**Aufgabenstellung**
Wie könnte der Artikel über die Insolvenz von VanMoof nach seinem letzten Satz weitergehen? Schreib die Fortsetzung.

**Textauszug**
►

# taz.de -- E-Bike-Hersteller VanMoof insolvent: Hipster-Märchen am Ende
       
       > Der E-Bike-Hersteller VanMoof warb mit Design und grüner Technologie.
       > Jetzt ist die Firma insolvent. Auch für Kund*innen sind das schlechte
       > Nachrichten.
       
 (IMG) Bild: Abstrakte Rahmen: Die Fahrräder von VanMoof
       
       AMSTERDAM taz | Lange zeichnete es sich ab, doch am Ende ging es so
       schnell, wie ein VanMoof-E-Bike im hauptstädtischen Verkehr an anderen
       Fahrrädern [1][vorbeizischt]. Eine Woche, nachdem der Amsterdamer
       Hersteller vor Gericht einen Zahlungsaufschub erwirkte, verkündete er
       seinen Konkurs.

◄

**Einträge eines Datensatzes**

►

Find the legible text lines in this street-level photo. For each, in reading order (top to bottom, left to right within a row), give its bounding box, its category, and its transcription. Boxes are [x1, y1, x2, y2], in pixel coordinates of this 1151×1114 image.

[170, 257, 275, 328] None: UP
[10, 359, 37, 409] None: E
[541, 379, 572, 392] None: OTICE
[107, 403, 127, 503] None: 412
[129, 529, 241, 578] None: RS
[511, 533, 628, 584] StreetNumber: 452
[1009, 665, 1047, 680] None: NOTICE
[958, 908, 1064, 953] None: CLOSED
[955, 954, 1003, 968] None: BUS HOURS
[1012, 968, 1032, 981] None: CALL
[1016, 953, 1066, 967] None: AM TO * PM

◄

**Lösung**
       Zuvor waren letzte Verhandlungen über eine neue Injektion frischen Kapitals
       gescheitert. Alle VanMoof-Filialen in Europa sind nun geschlossen. Die 700
       Mitarbeiter*innen erhielten eine E-Mail, in der es heißt: „Wir sind
       euch allen dankbar und finden es schade, dass wir diese Mission nicht
       zusammen vollbringen konnten. Wir sind traurig, aber vor allem stolz auf
       das, was wir erreicht haben.“
       
       Als „Mission“ werden Unternehmungen schnell bezeichnet, wenn sie sich um
       E-Mobilität drehen und damit das Narrativ von Klimaschutz und einer
       besseren Welt für sich in Anspruch nehmen können. So auch VanMoof, 2009 von
       den Brüdern Taco und Ties Carlier in Amsterdam gegründet. Der TV- Sender
       RTLnieuws sprach auf seiner Website nach Bekanntwerden der Insolvenz
       schlicht von einem „Märchen“ zweier „urholländischen Jungs, die die Welt
       erobern wollten“.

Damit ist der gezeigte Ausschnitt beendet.